Try it:
Copy everything in the records exactly; the pictures stay out.

Study material:
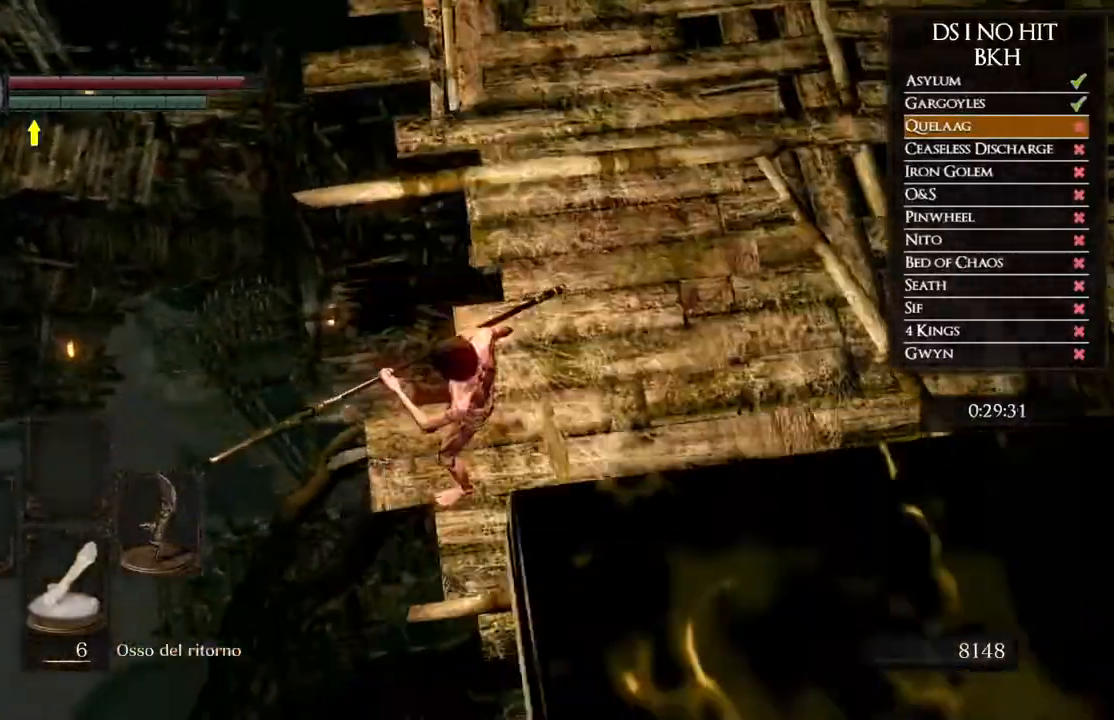
{"dt_ms": 500, "buttons": [], "left_stick": "center", "right_stick": "center", "events": [[117, "right_stick", "center"]]}
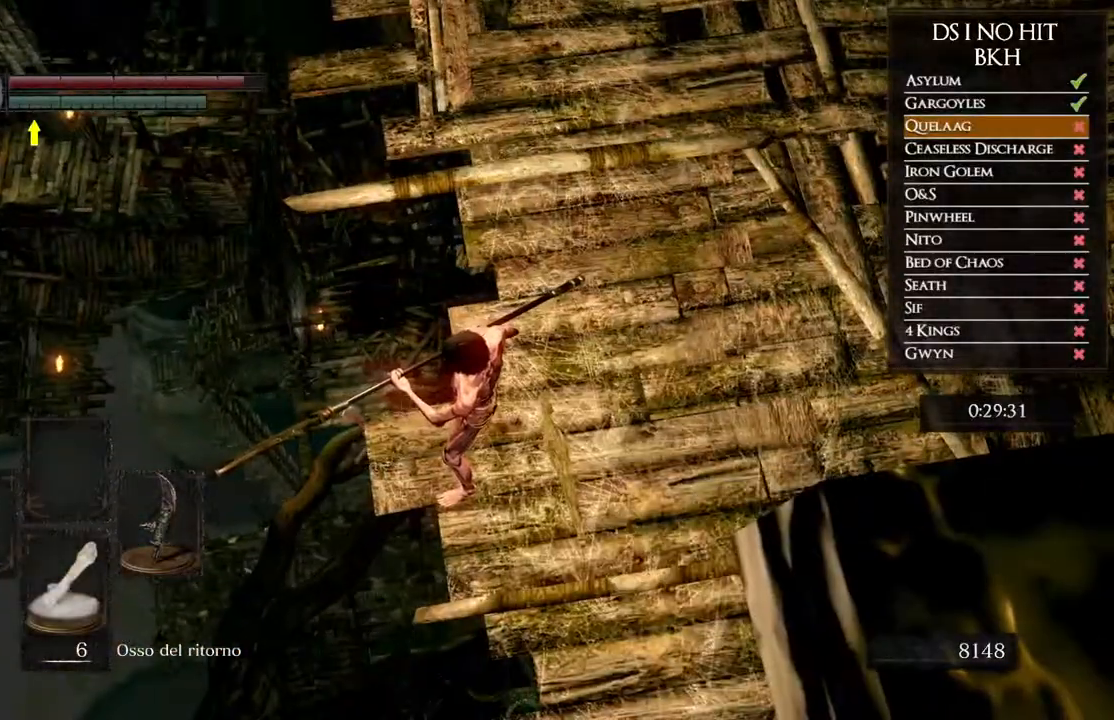
{"dt_ms": 500, "buttons": [], "left_stick": "center", "right_stick": "center", "events": [[183, "right_stick", "down-right"], [333, "right_stick", "center"]]}
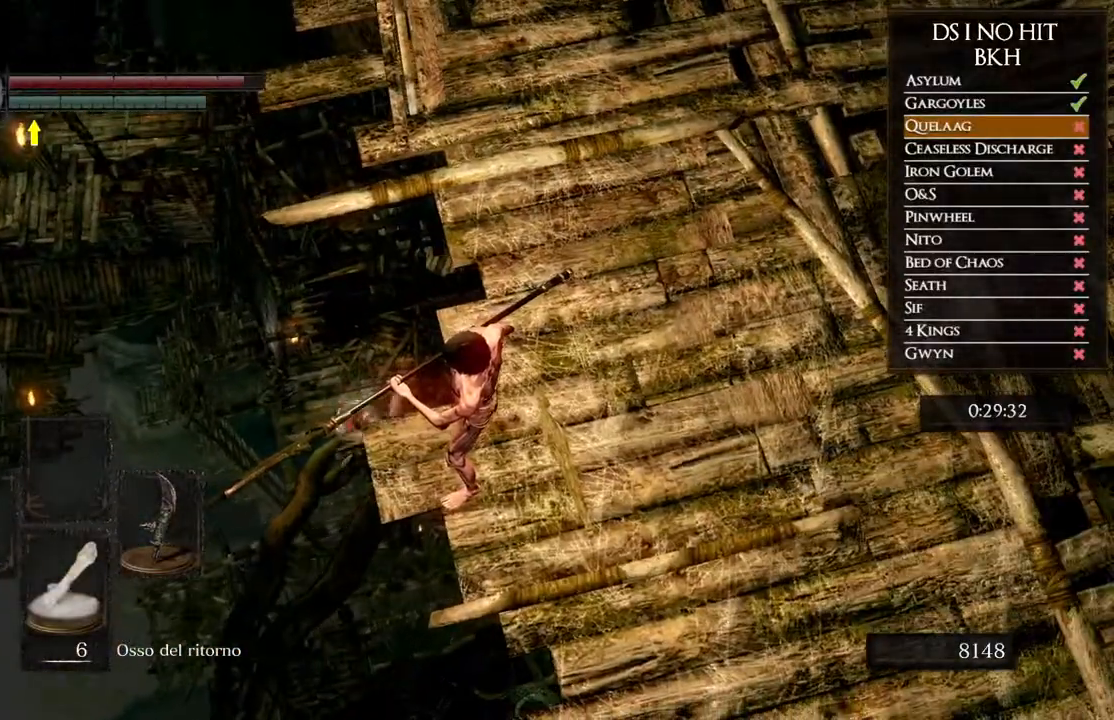
{"dt_ms": 500, "buttons": [], "left_stick": "up-right", "right_stick": "left", "events": [[183, "left_stick", "up-right"], [367, "right_stick", "left"]]}
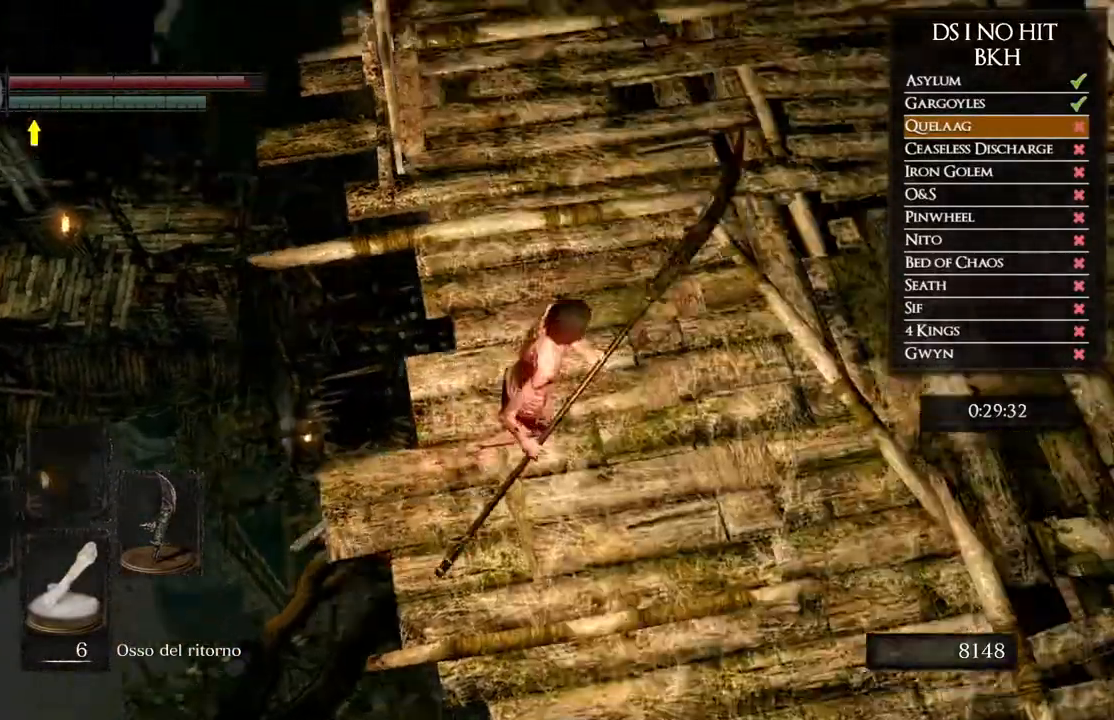
{"dt_ms": 500, "buttons": [], "left_stick": "down-right", "right_stick": "left", "events": [[300, "left_stick", "right"], [433, "left_stick", "down-right"]]}
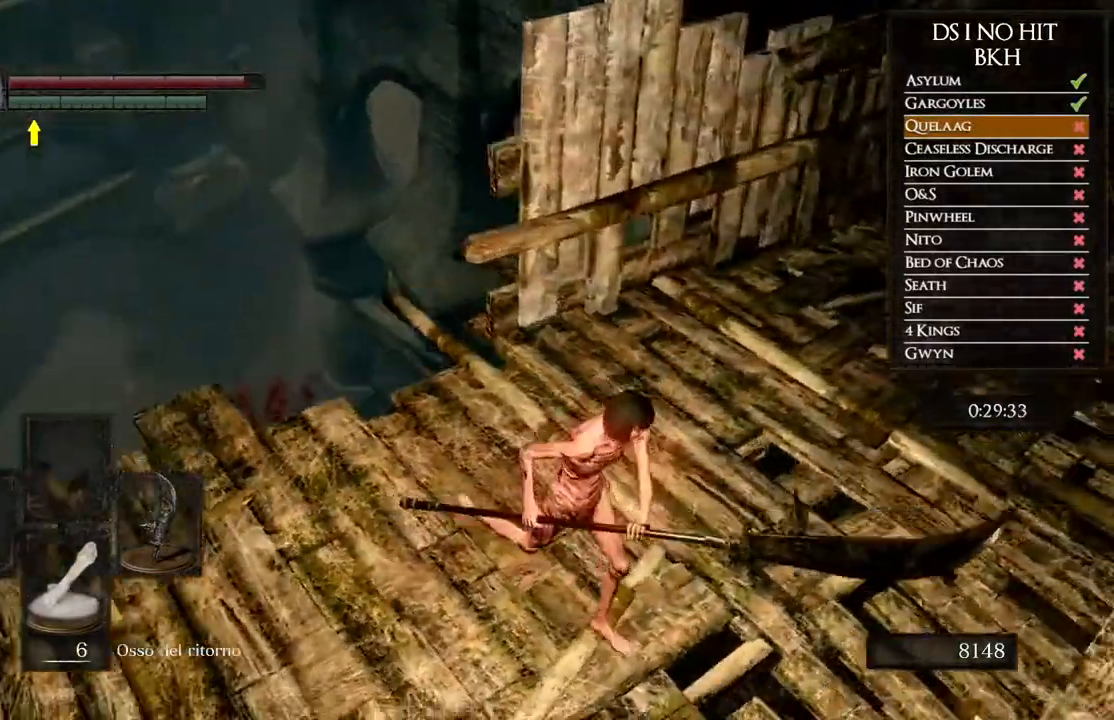
{"dt_ms": 500, "buttons": [], "left_stick": "center", "right_stick": "center", "events": [[17, "right_stick", "center"], [83, "left_stick", "down"], [217, "left_stick", "center"], [217, "right_stick", "left"], [417, "right_stick", "center"]]}
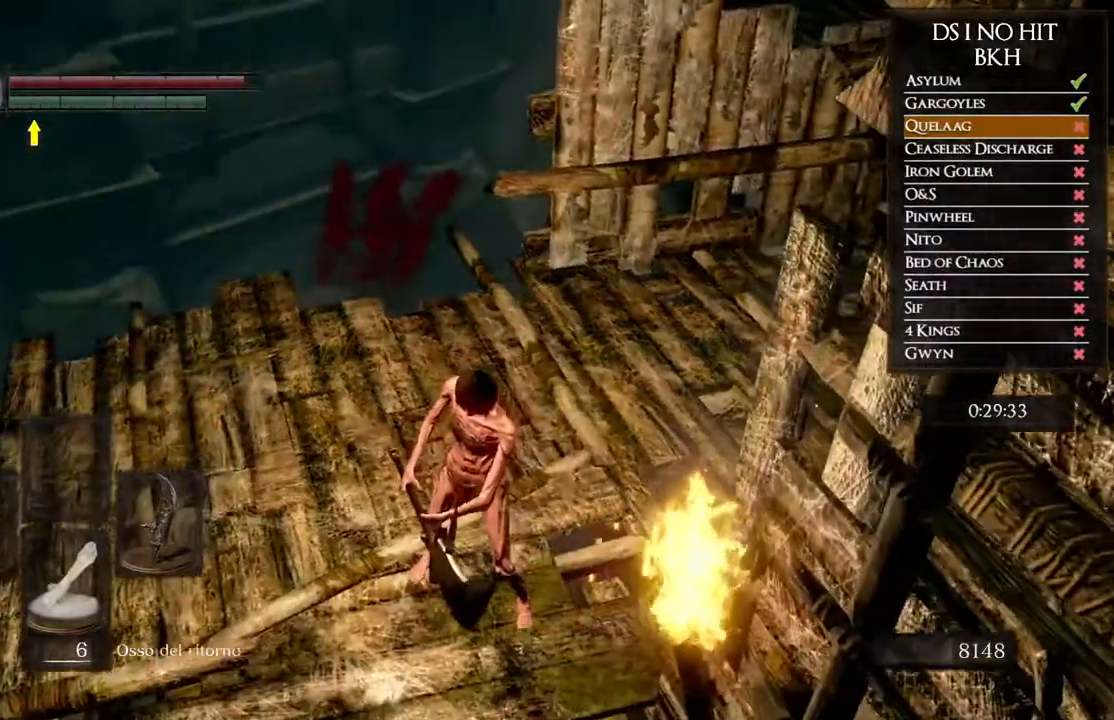
{"dt_ms": 500, "buttons": [], "left_stick": "down", "right_stick": "center", "events": [[167, "left_stick", "down"], [200, "right_stick", "up"], [300, "right_stick", "center"]]}
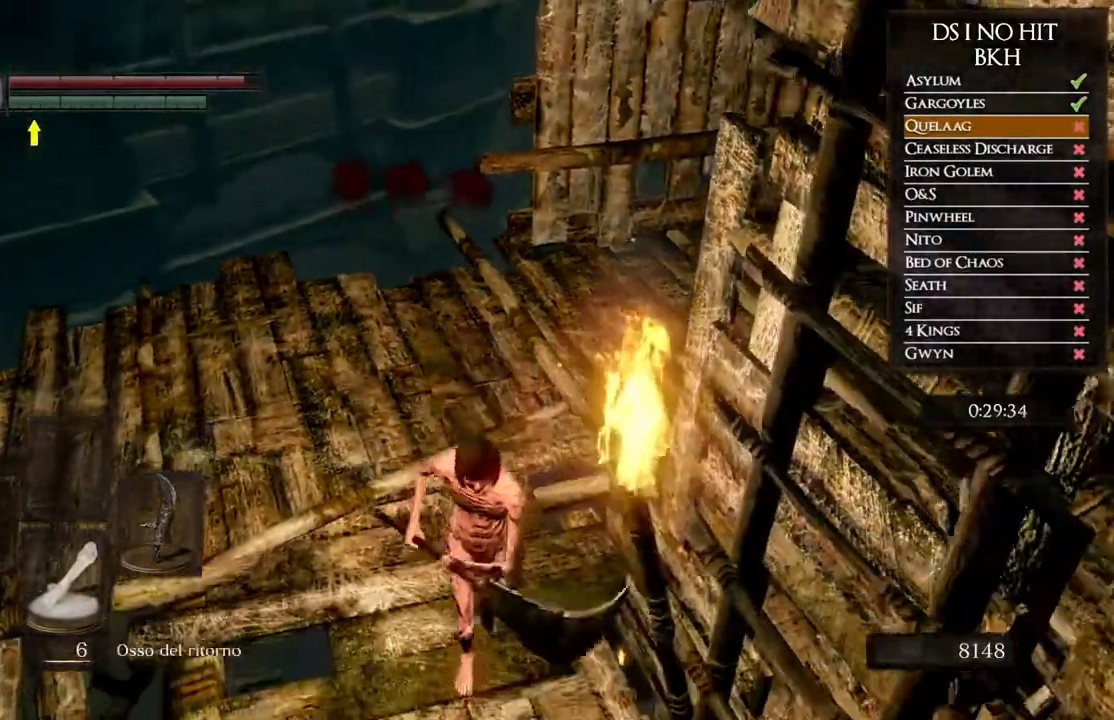
{"dt_ms": 500, "buttons": [], "left_stick": "down", "right_stick": "center", "events": [[17, "left_stick", "center"], [267, "right_stick", "left"], [400, "right_stick", "center"], [483, "left_stick", "down"]]}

Task solution:
{"dt_ms": 500, "buttons": [], "left_stick": "center", "right_stick": "center", "events": [[117, "right_stick", "center"]]}
{"dt_ms": 500, "buttons": [], "left_stick": "center", "right_stick": "center", "events": [[183, "right_stick", "down-right"], [333, "right_stick", "center"]]}
{"dt_ms": 500, "buttons": [], "left_stick": "up-right", "right_stick": "left", "events": [[183, "left_stick", "up-right"], [367, "right_stick", "left"]]}
{"dt_ms": 500, "buttons": [], "left_stick": "down-right", "right_stick": "left", "events": [[300, "left_stick", "right"], [433, "left_stick", "down-right"]]}
{"dt_ms": 500, "buttons": [], "left_stick": "center", "right_stick": "center", "events": [[17, "right_stick", "center"], [83, "left_stick", "down"], [217, "left_stick", "center"], [217, "right_stick", "left"], [417, "right_stick", "center"]]}
{"dt_ms": 500, "buttons": [], "left_stick": "down", "right_stick": "center", "events": [[167, "left_stick", "down"], [200, "right_stick", "up"], [300, "right_stick", "center"]]}
{"dt_ms": 500, "buttons": [], "left_stick": "down", "right_stick": "center", "events": [[17, "left_stick", "center"], [267, "right_stick", "left"], [400, "right_stick", "center"], [483, "left_stick", "down"]]}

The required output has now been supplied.